Barry, C.C., and Susan are three teenaged friends who fixed up an old dune buggy (which they dubbed "Schlepcar"). When they attach a magic horn to the car, Schlepcar comes to life as Wonderbug. Wonderbug could fly, and it helped the teens fight crime.

Cast:
- Barry: David Levy
- C.C.: Jack Baker (as John Anthony Bailey)
- Susan: Carol Anne Seflinger
- Wonderbug (voice): Frank Welker

===Magic Mongo===
When teenagers Donald, Lorraine, and Kristy find an old bottle, they discover it is the home of a genie named Mongo. Mongo's magical attempts to help his young masters lead to many wacky misadventures.

Cast:
- Mongo: Lennie Weinrib
- Donald: Paul Hinckley
- Lorraine: Helaine Lembeck
- Kristy: Robin Dearden
- Ace: Bart Braverman
- Duncey: Larry Larsen

===Bigfoot and Wildboy===

After Wildboy was orphaned in the Pacific Northwest, he was found and raised by Bigfoot, the legendary man-beast of the forest. The two work together to fight those who would harm the forest. In this series Bigfoot displayed "bionic" super powers in imitation of The Six Million Dollar Man, which was popular at this time; though this series never directly referenced the prime-time show. They were aided in the first season by Suzie, 12-year-old daughter of Ranger Lucas; in the second season, Suzie was replaced by Cindy, a young archeology student.
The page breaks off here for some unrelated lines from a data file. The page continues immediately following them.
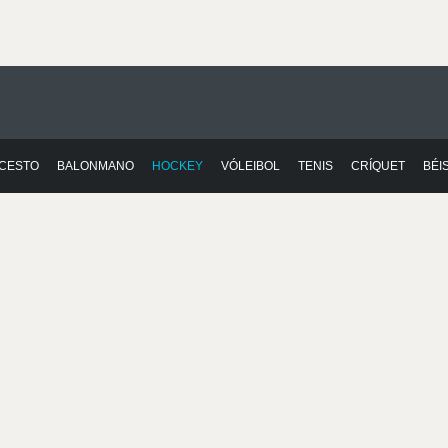
CESTO
BALONMANO
HOCKEY
VÓLEIBOL
TENIS
CRÍQUET
BÉI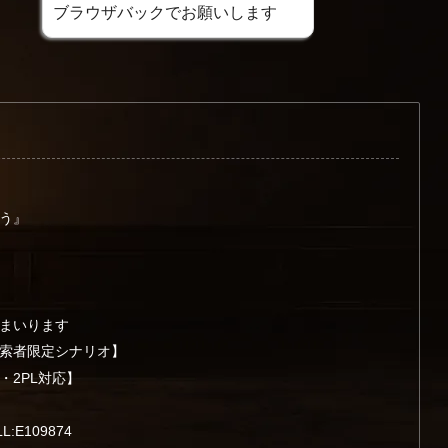
ブラウザバックでお願いします
ょう』
がまいります
探索者限定シナリオ】
・2PL対応】
E109874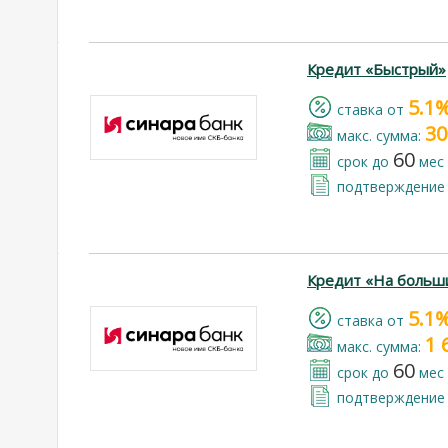
Кредит «Быстрый»
5.1
cтавка от
30
макс. сумма:
60
срок до
мес
подтверждение 
Кредит «На больш
5.1
cтавка от
1 
макс. сумма:
60
срок до
мес
подтверждение 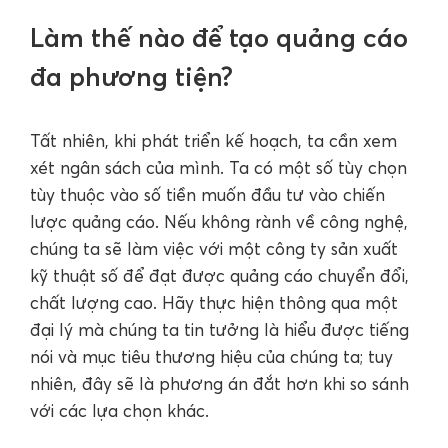
Làm thế nào để tạo quảng cáo
đa phương tiện?
Tất nhiên, khi phát triển kế hoạch, ta cần xem
xét ngân sách của mình. Ta có một số tùy chọn
tùy thuộc vào số tiền muốn đầu tư vào chiến
lược quảng cáo. Nếu không rành về công nghệ,
chúng ta sẽ làm việc với một công ty sản xuất
kỹ thuật số để đạt được quảng cáo chuyển đổi,
chất lượng cao. Hãy thực hiện thông qua một
đại lý mà chúng ta tin tưởng là hiểu được tiếng
nói và mục tiêu thương hiệu của chúng ta; tuy
nhiên, đây sẽ là phương án đắt hơn khi so sánh
với các lựa chọn khác.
The episodes of "Bigfoot and Wildboy" that aired on The Krofft Supershow were 15 minutes in length. In 1979, ABC brought back the show as a stand-alone series by editing the 15-minute segments into 30-minute episodes. New episodes were also filmed and aired in the summer of 1979.

Cast:
- Bigfoot: Ray Young
- Wildboy: Joseph Butcher
- Suzie: Monika Ramirez
- Ranger Lucas: Ned Romero

==Comic book==
Gold Key Comics published a Krofft Supershow comic book which ran for six issues from April 1978 to January 1979.